Looks like the question completely changed in nature after everyone already responded to it. I'll chip in a very belated response for posterity; this assumes there is some type of message ID that can be used for ordering. You say "we have in order delivery of messages", but you don't say exactly how this is achieved.

...Since you've clarified that you're not starting your own threads, you basically have a race condition between the "creation" of data @ ID=1 and its subsequent "update". I assume you're locking the data @ ID=1 while it's being created and/or updated. So, there are two possibilities:

  1. the "create data" message arrives first: (1) lock ID=1, (2) create the data. (3) release the lock. (4) apply the pending "update".
  2. the "update" arrives before the "create": (1) lock ID=1, (2) create the missing data (i.e, do an 'upsert': insert the data even though it's not there). (3) release the lock. (4) ignore the pending "create data" message (the 'create' message has a lower sequence number than the 'update'
    • If the message sender is allowed to send updates and inserts concurrently (without request/response), then they really should have some sort of sequence number. If so, when the 'insert' arrives, its sequence number will be less than the current value in that row, so it can be ignored. Or, if the 'create' message type is distinct from an 'update' message type, then 'creates' can always be ignored if the data already exists.

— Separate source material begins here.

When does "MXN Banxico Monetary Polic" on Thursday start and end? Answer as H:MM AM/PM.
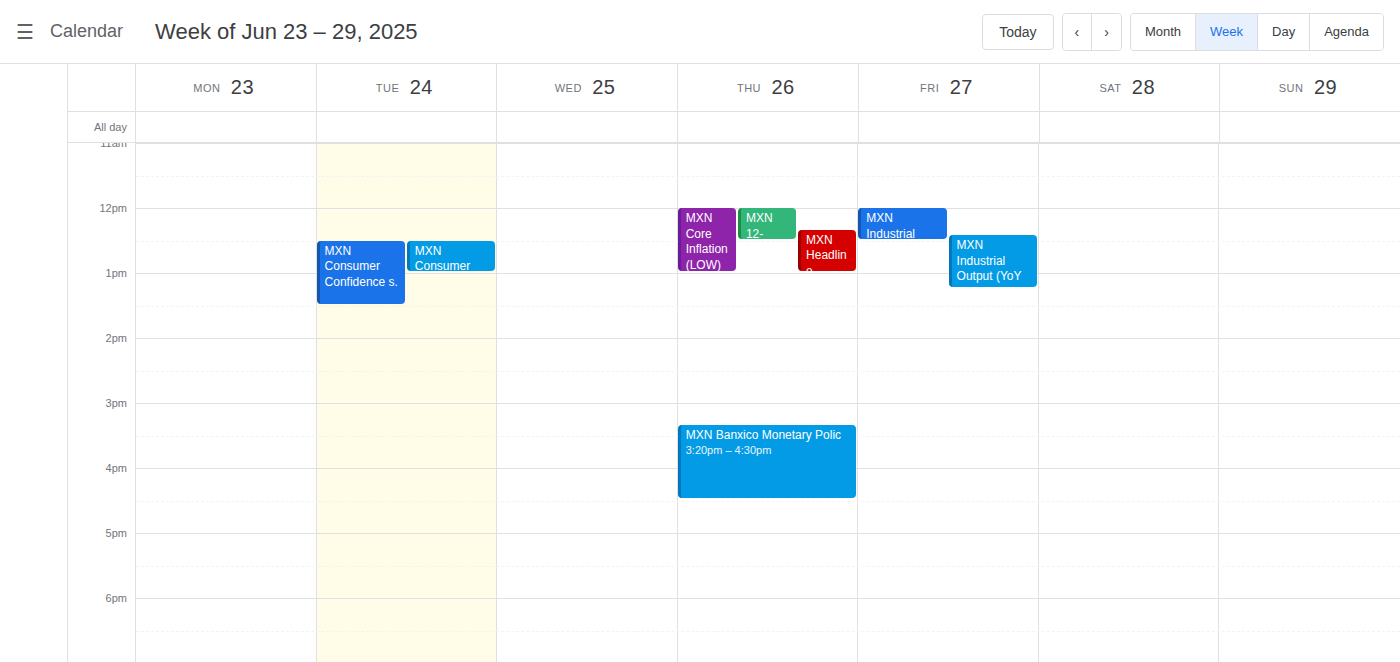
3:20 PM to 4:30 PMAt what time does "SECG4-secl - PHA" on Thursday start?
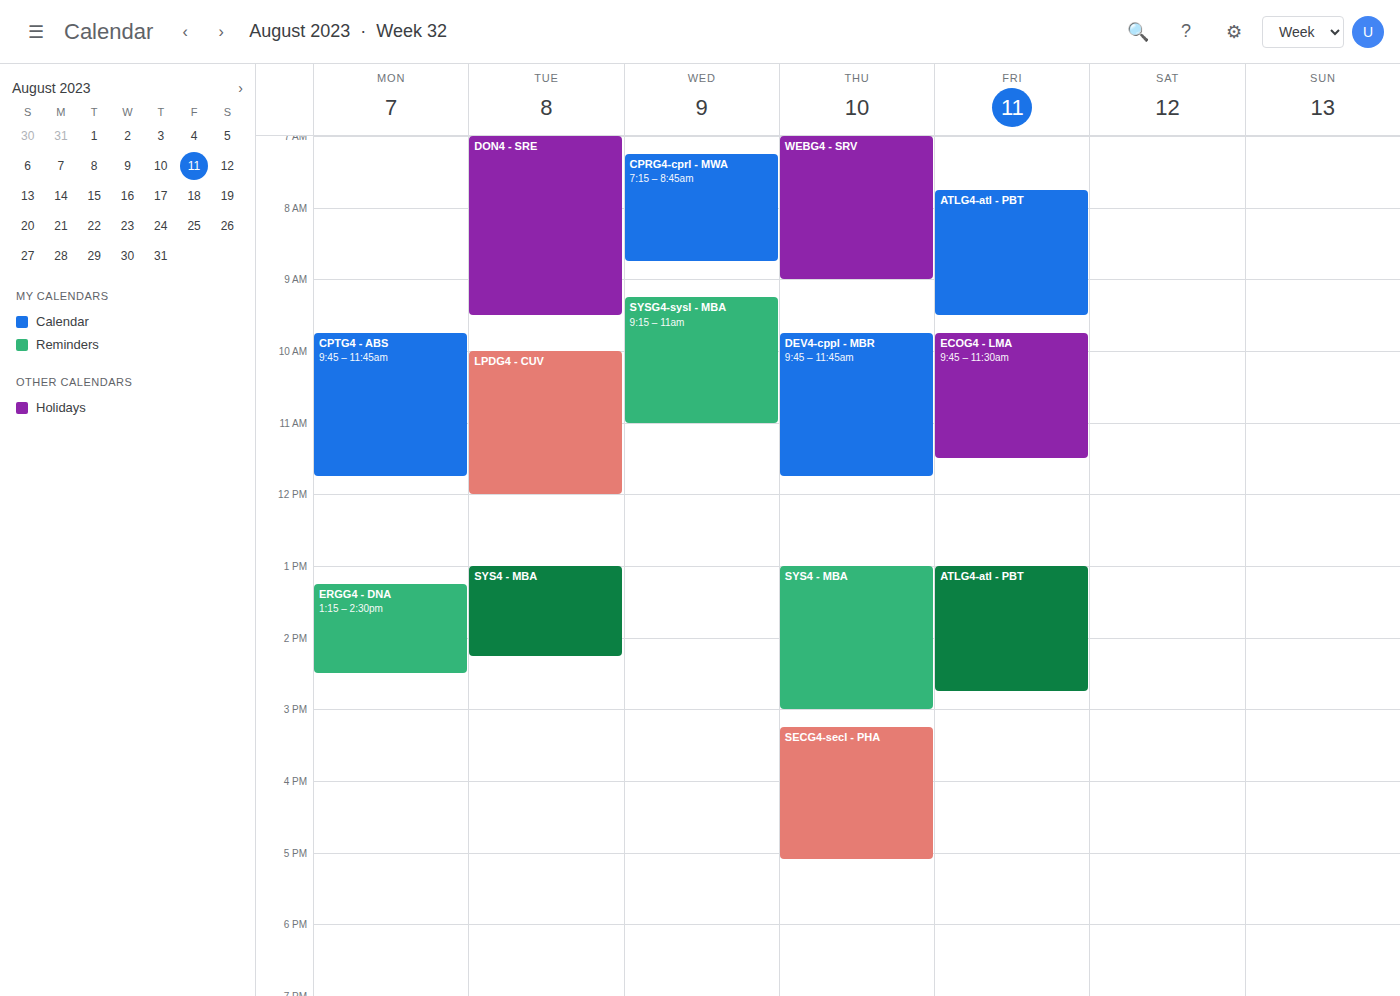
3:15 PM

I think the question you have is how to synchronize on data. Basically, threads share objects and create a mutex (mutual exclusion) to allow a single thread access to the data, causing another thread to block. This can be done simply via Java's low-level synchronization facilities (the "synchronized" keyword), or built-in classes that assist with this ( http://java.sun.com/docs/books/tutorial/essential/concurrency/highlevel.html ).

michael_n
+1  A: 

The real problem is, that the Application Server usually spawns the mentioned workers by itself. While JMS guarantees that the messages are consumed in the same order as they are produced at least within one producer, the MDB spec explicitely states that the order is not preserved (because of the mentioned workers). See section 5.4.11 of JSR-000220 Enterprise JavaBeans 3.0 Final Release (ejbcore).

There is no portable and 100% reliable way to circumvent this. Due to the nature of the workers race conditions are introduced which cannot be controlled.

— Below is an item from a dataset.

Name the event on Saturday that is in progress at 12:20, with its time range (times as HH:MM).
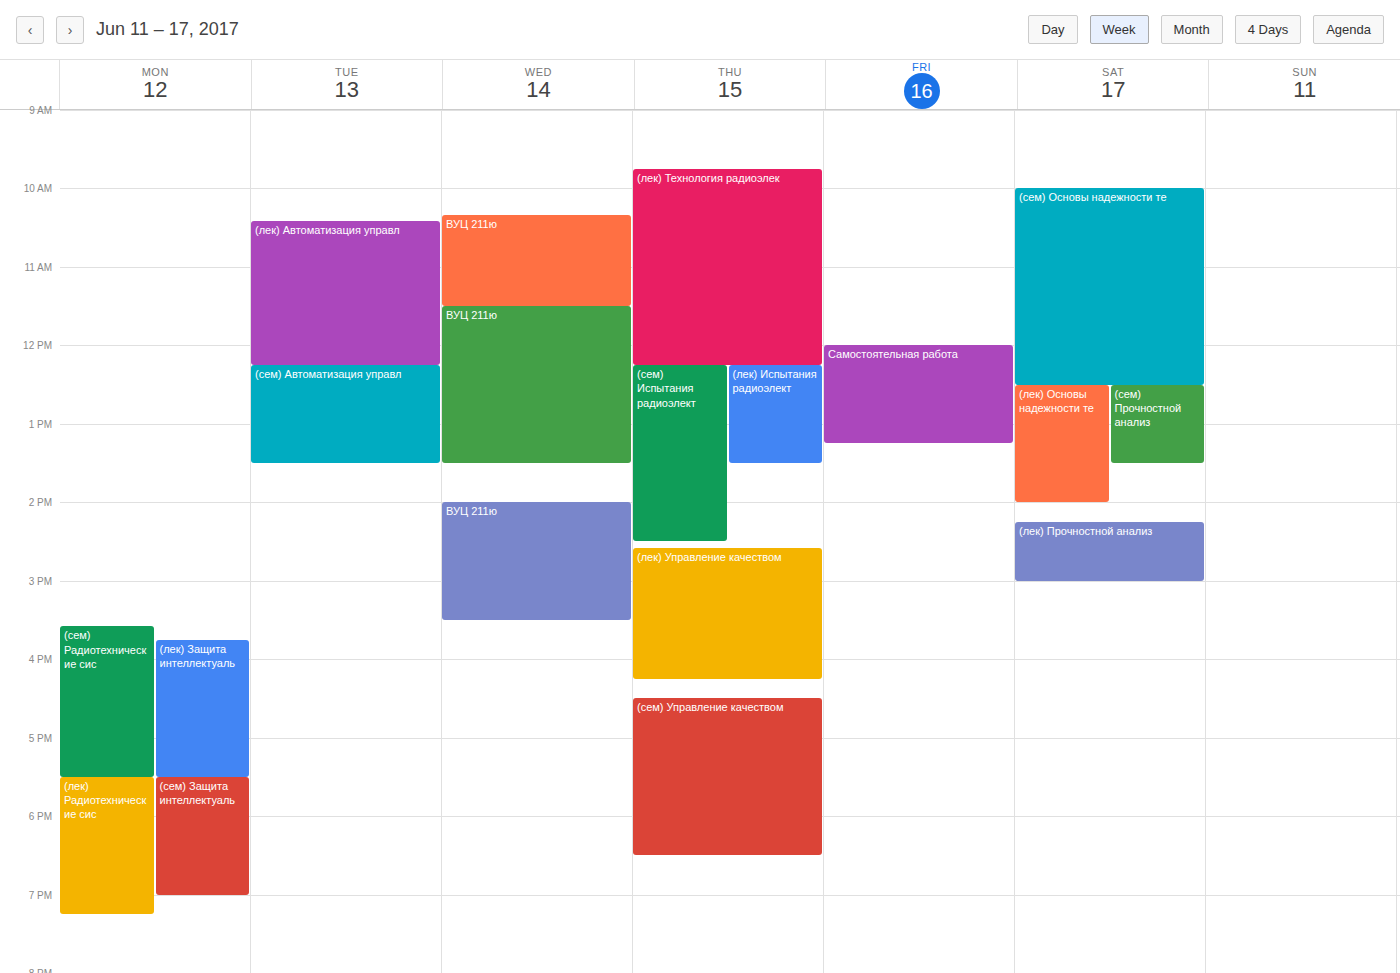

Fortunately most Application Servers have ways, albeit proprietary and incompatible, to configure the number of workers.

For JBoss and ActiveMQ this works:

@PoolClass(value = org.jboss.ejb3.StrictMaxPool.class, maxSize = 1)
@MessageDriven(activationConfig = {
    @ActivationConfigProperty(propertyName = "acknowledgeMode", propertyValue = "Auto-acknowledge"),
    @ActivationConfigProperty(propertyName = "destinationType", propertyValue = "javax.jms.Queue"),
    @ActivationConfigProperty(propertyName = "maxSessions", propertyValue = "1"),
    @ActivationConfigProperty(propertyName = "destination", propertyValue = "TEST.FOO")
})
@ResourceAdapter("activemq-ra.rar")
public class NewMessageBean implements MessageListener { ... }

In this case the "maxSessions" are the number of workers. It may be different with other JMS providers, but that should point into the right direction.